EXERCISE DATA ->
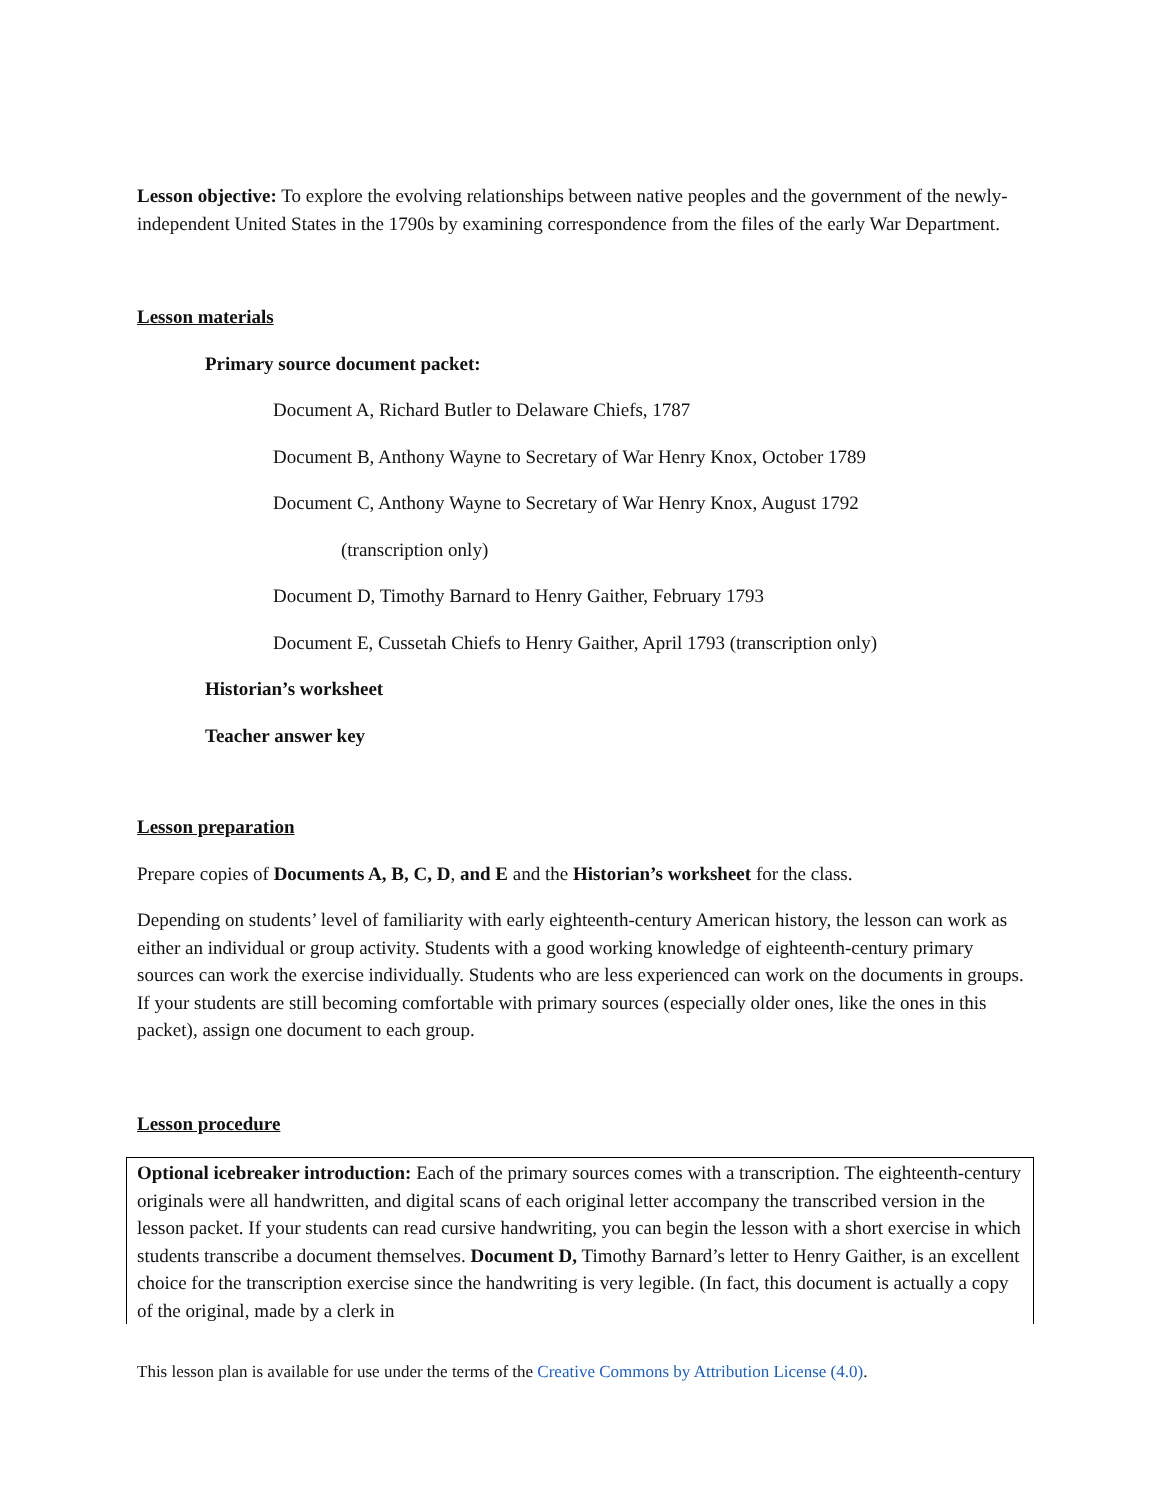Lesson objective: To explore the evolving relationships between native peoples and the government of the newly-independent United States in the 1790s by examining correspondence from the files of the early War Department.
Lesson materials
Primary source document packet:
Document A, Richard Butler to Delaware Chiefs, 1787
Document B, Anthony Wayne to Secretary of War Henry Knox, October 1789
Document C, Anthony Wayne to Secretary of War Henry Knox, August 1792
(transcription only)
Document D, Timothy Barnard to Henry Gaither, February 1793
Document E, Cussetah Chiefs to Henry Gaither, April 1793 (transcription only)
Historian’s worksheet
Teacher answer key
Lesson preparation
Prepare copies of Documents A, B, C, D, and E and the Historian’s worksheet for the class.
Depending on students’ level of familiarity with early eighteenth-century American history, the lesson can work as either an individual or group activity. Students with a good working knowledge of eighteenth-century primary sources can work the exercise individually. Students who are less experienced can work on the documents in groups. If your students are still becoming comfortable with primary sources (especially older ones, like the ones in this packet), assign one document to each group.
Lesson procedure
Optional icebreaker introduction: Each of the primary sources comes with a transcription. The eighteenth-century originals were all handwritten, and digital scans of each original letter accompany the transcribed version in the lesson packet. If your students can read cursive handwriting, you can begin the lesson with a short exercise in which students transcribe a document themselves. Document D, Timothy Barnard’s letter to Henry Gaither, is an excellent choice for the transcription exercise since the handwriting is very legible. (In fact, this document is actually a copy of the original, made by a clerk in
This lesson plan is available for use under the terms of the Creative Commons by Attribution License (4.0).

WHAT YOU HAVE TO DO -> Your task is to reproduce all of the material exactly. The pictures stay out.

SOLVED EXERCISE ->
Lesson objective: To explore the evolving relationships between native peoples and the government of the newly-independent United States in the 1790s by examining correspondence from the files of the early War Department.
Lesson materials
Primary source document packet:
Document A, Richard Butler to Delaware Chiefs, 1787
Document B, Anthony Wayne to Secretary of War Henry Knox, October 1789
Document C, Anthony Wayne to Secretary of War Henry Knox, August 1792
(transcription only)
Document D, Timothy Barnard to Henry Gaither, February 1793
Document E, Cussetah Chiefs to Henry Gaither, April 1793 (transcription only)
Historian’s worksheet
Teacher answer key
Lesson preparation
Prepare copies of Documents A, B, C, D, and E and the Historian’s worksheet for the class.
Depending on students’ level of familiarity with early eighteenth-century American history, the lesson can work as either an individual or group activity. Students with a good working knowledge of eighteenth-century primary sources can work the exercise individually. Students who are less experienced can work on the documents in groups. If your students are still becoming comfortable with primary sources (especially older ones, like the ones in this packet), assign one document to each group.
Lesson procedure
Optional icebreaker introduction: Each of the primary sources comes with a transcription. The eighteenth-century originals were all handwritten, and digital scans of each original letter accompany the transcribed version in the lesson packet. If your students can read cursive handwriting, you can begin the lesson with a short exercise in which students transcribe a document themselves. Document D, Timothy Barnard’s letter to Henry Gaither, is an excellent choice for the transcription exercise since the handwriting is very legible. (In fact, this document is actually a copy of the original, made by a clerk in
This lesson plan is available for use under the terms of the Creative Commons by Attribution License (4.0).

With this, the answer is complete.